La proposition de loi que nous étudions aurait-elle permis d'écrire une autre fin à cette histoire ? Je veux le croire, et saluer la prise en compte en commission d'un grand nombre de nos amendements. Ce texte met fin à l'arbitraire administratif en liant le renouvellement d'un titre de séjour aux décisions de justice, y compris préventives comme l'ordonnance de protection ; il reconnaît des droits indépendamment de la personnalité de l'auteur des faits au sein de la famille, et précise – c'est important – que la violence peut être psychologique.

Mais cette violence est inhérente à l'inégalité qui existe, au sein du couple, entre celui qui jouit de droits acquis, et celle qui n'a de droits qu'au travers de l'autre.

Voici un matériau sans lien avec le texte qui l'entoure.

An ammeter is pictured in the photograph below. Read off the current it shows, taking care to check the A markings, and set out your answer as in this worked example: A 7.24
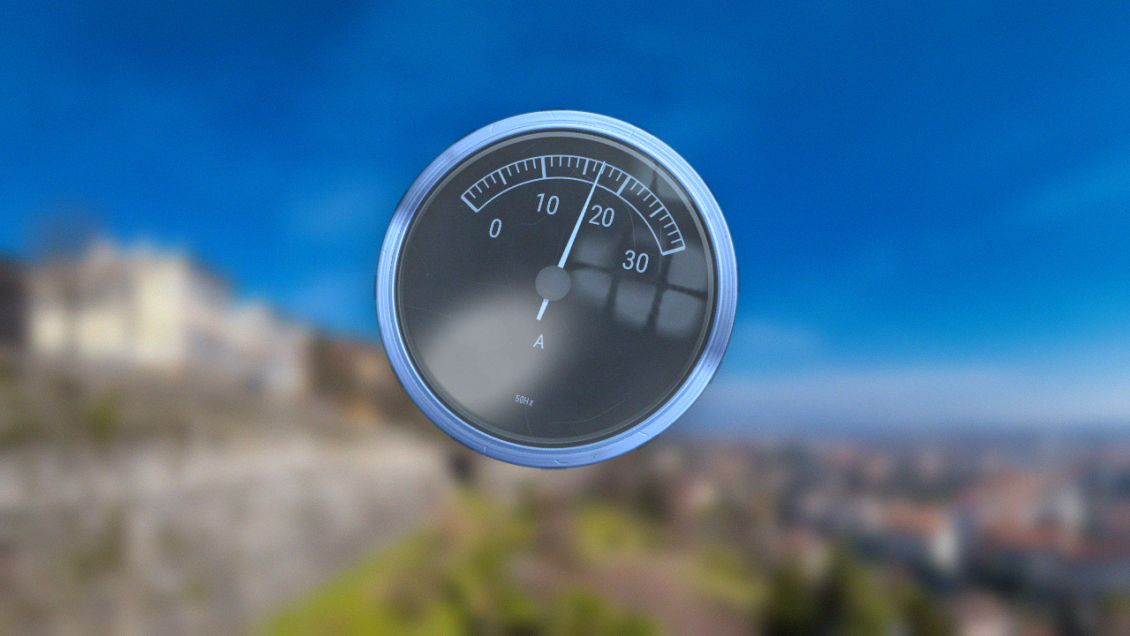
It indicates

Lorsque l'on recherche sa future femme sur un site internet camerounais, dans une agence de rencontre ukrainienne ou parmi des cousines marocaines, le couple se fonde sur un lien de soumission dont notre politique d'immigration se fait complice, en permettant pour ainsi dire une répudiation au bon vouloir du Français ou du résident. Indépendamment du sentiment amoureux, qui peut survenir et qui existe le plus souvent, car les cas dont nous parlons sont heureusement marginaux, l'inégalité statutaire entre les époux, justifiée par la seule suspicion que tout mariage est potentiellement blanc, est la cause de nombreuses violences subies, tues, et intériorisées.

Madame la secrétaire d'État, on ne peut pas stigmatiser continuellement l'étranger, toujours suspect de détourner les lois pour immigrer clandestinement, on ne peut pas limiter sans cesse ses droits, toujours suspects de créer des appels d'air, et se contenter de mesures correctrices. Vous comprendrez dans ces conditions que je sois particulièrement inquiète des annonces de M. Besson sur la réforme de l'asile.

Les oubliées de ce texte, en effet, ce sont les femmes qui, victimes de violences à l'étranger, sont venues en France et demandent aujourd'hui notre protection. Je le regrette.

Nous avons tous reçu ces femmes venues d'ex-Yougoslavie ou de la région des grands lacs africains, qui racontent les violences sexuelles dont elles ont été victimes, violences qui sont d'autant plus difficiles à établir qu'elles sont le fait d'autorités locales ou militaires. Et nous savons tous combien il est aujourd'hui compliqué pour elles d'obtenir des papiers.

Je veux rappeler ici que si l'on peut venir en France et dire : « Je suis persécuté parce que je suis noir, jaune, juif, chrétien, musulman, de gauche, ou de droite, et je demande la protection de la France », on ne peut toujours pas dire : « Je suis persécutée parce que je suis une femme et je demande la protection de la France ».